The recourse abroad, the United States, the great object of desire, does not seem expeditious. Whether Joe Biden, the current US president, wins, or if the Republican Donald Trump wins, the expectation is that protectionism will increase. More closed doors.

And finally, the war. A serious threat to the future, stability and lives of Europeans. The race towards rearmament is the dominant slogan of the moment. The military spending of European countries linked to NATO already far exceeds that of Russia, but to meet the requests of those in favor of rearmament, with the US at the helm, they would have to allocate at least 65 billion euros more annually. A figure incompatible with maintaining the current balances, already very compromised, of the public budgets of the affected countries.

It is curious that the plan to stimulate the arms industry announced by the current president of the European Commission, the German Ursula Von der Leyen, is estimated at only 1.5 billion. Ridiculous or fanciful amount that should be interpreted as an attempt not to alarm public opinion by discovering the true cost of rearmament.

But in addition to economic considerations, it must be noted that Europe faces the suicidal risk of exacerbating a conflict that would exceed its current geographical limits, Ukraine, mainly the east, and settle in western territory. Whatever its extent, a disaster of unimaginable dimensions.

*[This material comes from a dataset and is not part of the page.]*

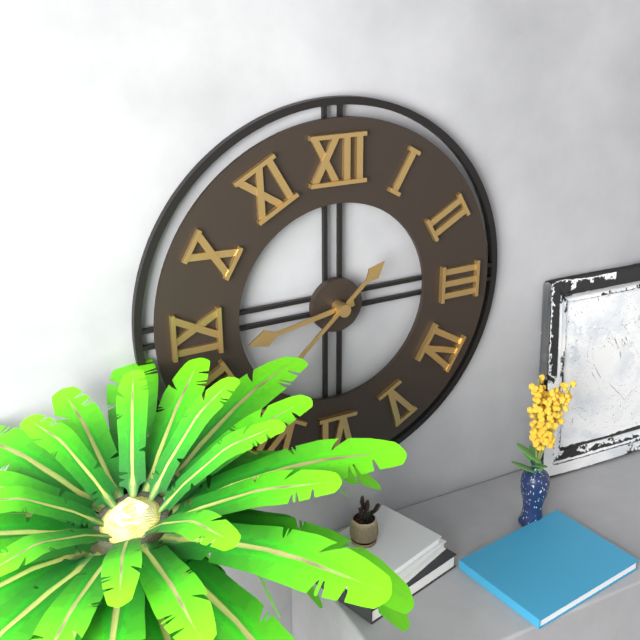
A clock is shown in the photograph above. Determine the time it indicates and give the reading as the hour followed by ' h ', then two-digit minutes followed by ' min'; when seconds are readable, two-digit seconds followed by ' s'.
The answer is 8 h 38 min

These days the press has collected the statements of two European leaders, heads of government, the Prime Minister of Poland, Donald Tusk, and the German Chancellor, Olaf Scholz. Both representative of two well-defined trends in the European debate on war. The first has said that “we are in pre-war times… we must prepare to defend ourselves.” The second, in the opposite direction, pointed out: “There are a series of countries, including Ukraine, that are discussing, at the level of defense advisors, how a peace process could be carried out.” Tusk, in full harmony with the drums that sound on the continent, especially from the East and the other side of the Atlantic; Scholz, against the current, heretical. Where will events go?